▸ **Pose landmark coordinates**
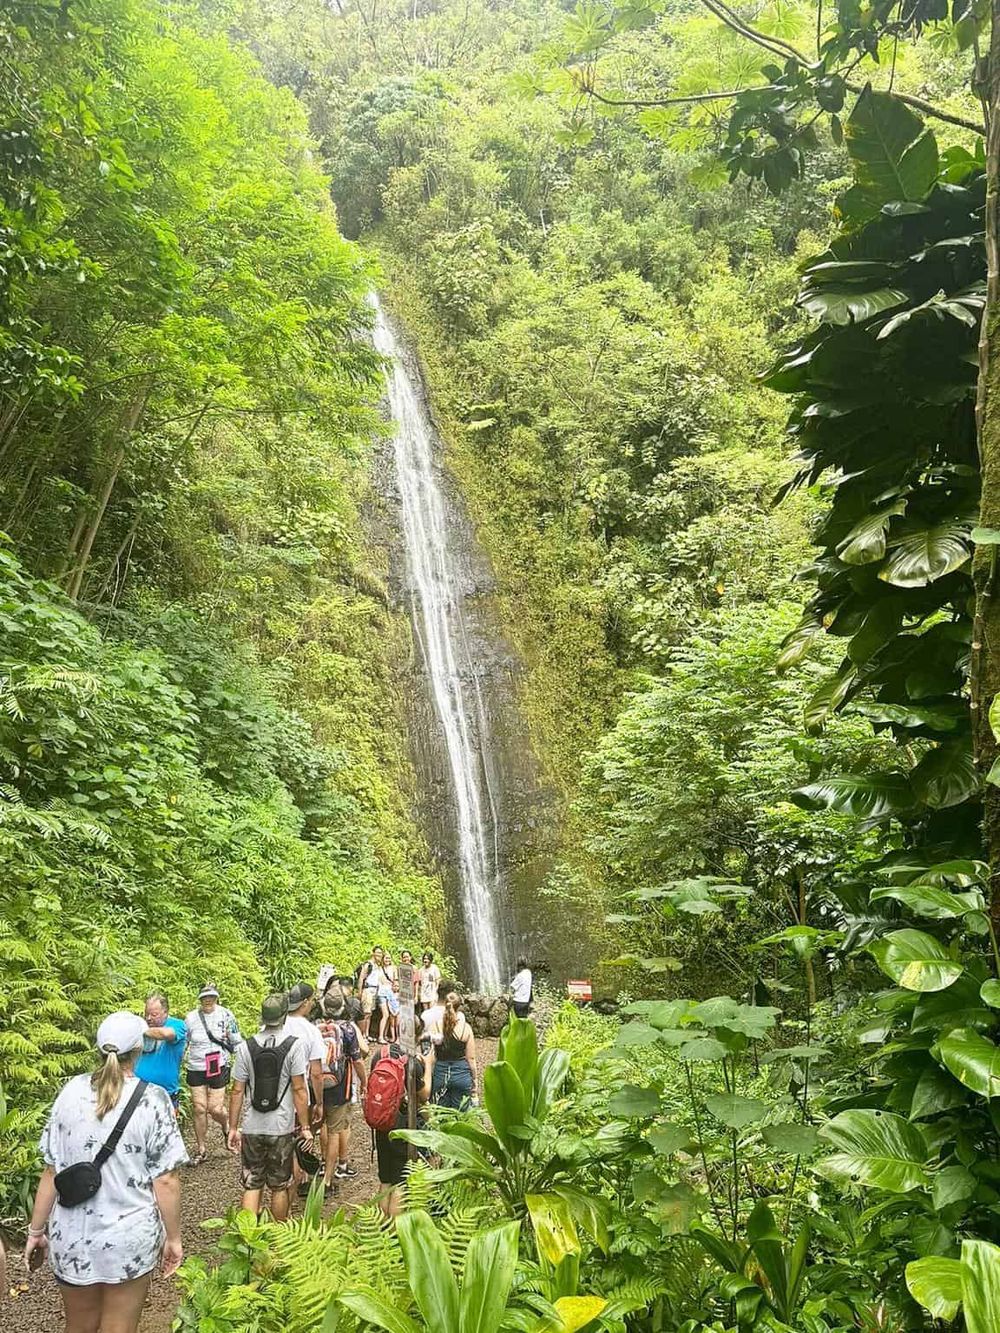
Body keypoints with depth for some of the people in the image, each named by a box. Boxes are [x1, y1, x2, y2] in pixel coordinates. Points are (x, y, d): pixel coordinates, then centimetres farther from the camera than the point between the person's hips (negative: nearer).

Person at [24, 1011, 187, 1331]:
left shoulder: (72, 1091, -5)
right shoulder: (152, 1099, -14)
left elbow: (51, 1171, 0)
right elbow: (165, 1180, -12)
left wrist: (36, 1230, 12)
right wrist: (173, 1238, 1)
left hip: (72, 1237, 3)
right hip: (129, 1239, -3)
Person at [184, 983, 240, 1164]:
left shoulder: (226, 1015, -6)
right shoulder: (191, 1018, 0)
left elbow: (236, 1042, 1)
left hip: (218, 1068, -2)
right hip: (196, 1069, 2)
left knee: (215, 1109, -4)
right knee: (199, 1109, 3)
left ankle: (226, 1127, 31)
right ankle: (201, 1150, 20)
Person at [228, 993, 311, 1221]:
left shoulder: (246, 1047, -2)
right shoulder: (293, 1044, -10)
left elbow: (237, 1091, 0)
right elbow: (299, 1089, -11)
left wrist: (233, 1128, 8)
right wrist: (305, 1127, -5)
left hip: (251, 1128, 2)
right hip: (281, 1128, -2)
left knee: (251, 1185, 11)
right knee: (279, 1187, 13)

* * *

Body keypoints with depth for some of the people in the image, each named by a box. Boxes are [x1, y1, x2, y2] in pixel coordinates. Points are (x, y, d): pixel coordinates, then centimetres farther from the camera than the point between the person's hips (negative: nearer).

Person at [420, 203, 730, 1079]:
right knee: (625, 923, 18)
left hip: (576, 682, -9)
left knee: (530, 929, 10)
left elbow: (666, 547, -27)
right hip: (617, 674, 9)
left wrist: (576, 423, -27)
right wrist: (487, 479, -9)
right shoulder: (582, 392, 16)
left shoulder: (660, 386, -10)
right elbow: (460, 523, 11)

==

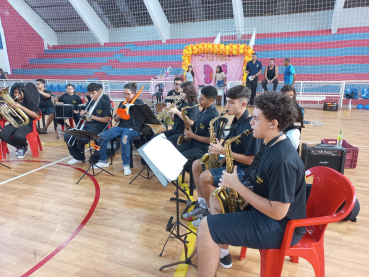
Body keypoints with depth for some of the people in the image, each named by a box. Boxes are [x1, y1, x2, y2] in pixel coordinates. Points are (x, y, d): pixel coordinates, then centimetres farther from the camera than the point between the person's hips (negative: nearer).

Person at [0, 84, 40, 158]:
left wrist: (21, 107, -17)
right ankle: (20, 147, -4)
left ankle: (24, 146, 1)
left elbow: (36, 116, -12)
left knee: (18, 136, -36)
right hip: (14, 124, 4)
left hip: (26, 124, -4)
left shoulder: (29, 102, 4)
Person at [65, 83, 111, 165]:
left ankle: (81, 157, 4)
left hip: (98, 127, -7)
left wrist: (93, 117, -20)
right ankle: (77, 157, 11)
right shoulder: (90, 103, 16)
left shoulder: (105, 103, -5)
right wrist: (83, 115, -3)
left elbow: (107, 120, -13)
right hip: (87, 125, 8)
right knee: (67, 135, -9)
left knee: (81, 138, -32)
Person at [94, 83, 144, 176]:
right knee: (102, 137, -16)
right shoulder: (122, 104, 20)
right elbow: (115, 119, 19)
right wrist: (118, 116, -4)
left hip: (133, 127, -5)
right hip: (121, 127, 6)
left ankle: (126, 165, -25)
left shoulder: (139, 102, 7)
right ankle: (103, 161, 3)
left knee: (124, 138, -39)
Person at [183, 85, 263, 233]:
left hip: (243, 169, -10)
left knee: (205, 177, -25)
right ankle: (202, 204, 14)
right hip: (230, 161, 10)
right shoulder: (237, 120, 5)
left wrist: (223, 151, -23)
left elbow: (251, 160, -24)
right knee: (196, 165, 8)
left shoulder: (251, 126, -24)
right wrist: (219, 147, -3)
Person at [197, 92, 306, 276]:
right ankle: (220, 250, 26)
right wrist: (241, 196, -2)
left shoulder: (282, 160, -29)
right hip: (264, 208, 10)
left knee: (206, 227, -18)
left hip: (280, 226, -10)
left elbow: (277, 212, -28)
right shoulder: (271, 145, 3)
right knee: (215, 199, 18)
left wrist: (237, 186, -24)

▸ **Instructions for the task**
Give only the lines from the one holding "left ankle: (226, 1127, 31)" through the one holding "right knee: (279, 1187, 13)", each restated exactly as it appears above.

▸ **Worked solution**
left ankle: (226, 1127, 31)
right ankle: (201, 1150, 20)
Person at [228, 993, 311, 1221]:
left shoulder: (246, 1047, -2)
right shoulder: (293, 1044, -10)
left elbow: (237, 1091, 0)
right elbow: (299, 1089, -11)
left wrist: (233, 1128, 8)
right wrist: (305, 1127, -5)
left hip: (251, 1128, 2)
right hip: (281, 1128, -2)
left knee: (251, 1185, 11)
right knee: (279, 1187, 13)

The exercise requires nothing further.